→ **EXERCISE**
Can you extend the article about the Wrigley gum heir's investment in medical cannabis, picking up after its last sentence?

The marijuana industry is one of the hottest new business sectors on the planet, and the lucrative potential of legal pot is drawing a growing number of wealthy entrepreneurs to set aside their former enterprises and cast their fortunes with cannabis. William “Beau” Wrigley Jr. II, heir to the Wrigley’s chewing gum fortune, is the latest billionaire to throw his hat into the reefer ring.
Wrigley, who sold off his family business to Mars Inc. in 2008, just led a $65 million equity financing round for Surterra Wellness, a Florida-based medical cannabis firm. The company currently operates 10 dispensaries in the Sunshine State's embattled medical marijuana market, but the company intends to use some of these funds to expand into other regions.
The chewing gum scion, who will now become chair of Surterra's board, said that he initially had reservations about investing in a federally-prohibited drug, but now believes that Congress will eventually loosen restrictions on cannabis now that 30 states and the nation’s capitol have legalized medical marijuana.

Page images and text extracted from them:
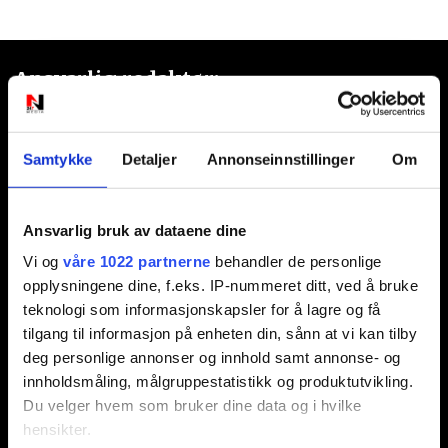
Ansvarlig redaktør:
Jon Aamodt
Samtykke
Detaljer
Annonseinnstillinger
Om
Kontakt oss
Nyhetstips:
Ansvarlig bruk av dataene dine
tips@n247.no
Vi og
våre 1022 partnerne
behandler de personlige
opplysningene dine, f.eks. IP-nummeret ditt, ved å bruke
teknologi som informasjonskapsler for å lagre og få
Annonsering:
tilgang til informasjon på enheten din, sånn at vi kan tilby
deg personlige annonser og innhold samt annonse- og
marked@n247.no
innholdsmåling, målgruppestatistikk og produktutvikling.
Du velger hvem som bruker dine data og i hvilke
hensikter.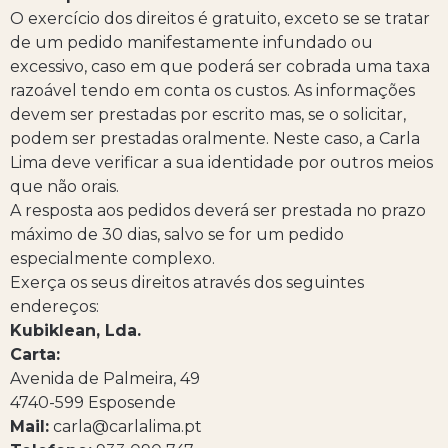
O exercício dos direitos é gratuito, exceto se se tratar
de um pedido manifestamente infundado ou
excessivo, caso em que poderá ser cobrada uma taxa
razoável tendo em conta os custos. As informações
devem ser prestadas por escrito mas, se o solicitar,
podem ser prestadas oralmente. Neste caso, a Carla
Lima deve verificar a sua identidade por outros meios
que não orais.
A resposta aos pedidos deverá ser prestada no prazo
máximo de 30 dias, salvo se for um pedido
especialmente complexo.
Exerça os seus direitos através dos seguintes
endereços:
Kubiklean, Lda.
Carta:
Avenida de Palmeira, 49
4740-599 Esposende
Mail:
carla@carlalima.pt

→ **EXERCISE ANSWER**
“When I understood the massive benefits, it really changed my mind about the industry,” the 54-year-old billionaire told Bloomberg. “You don’t see too many opportunities to have that kind of an impact in an industry that is being created from scratch.”
Surterra also has an eye on the country's growing recreational market, which is expected to hit $5 billion in value this year, and may soon expand even further since several more states will be voting on adult-use legalization measures this fall. Combined with medical sales, the total American cannabis market is expected to reach $11 billion this year, according to projections from Arcview Market Research and BDS Analytics.
“Everyone seems to be [investing in the cannabis industry] because they think they’re going to make tons of money,” Wrigley said. “Some will and some will be sorely surprised when they understand how complex it is.”
Wrigley isn’t the first major industry heir to move beyond his family business and invest in legal weed. Just two months ago, Jim Beam heir Ben Kovler announced that he was leaving alcohol behind and putting his money behind Green Thumb Industries, a cannabis cultivation, processing, and dispensing business legally operating across six states.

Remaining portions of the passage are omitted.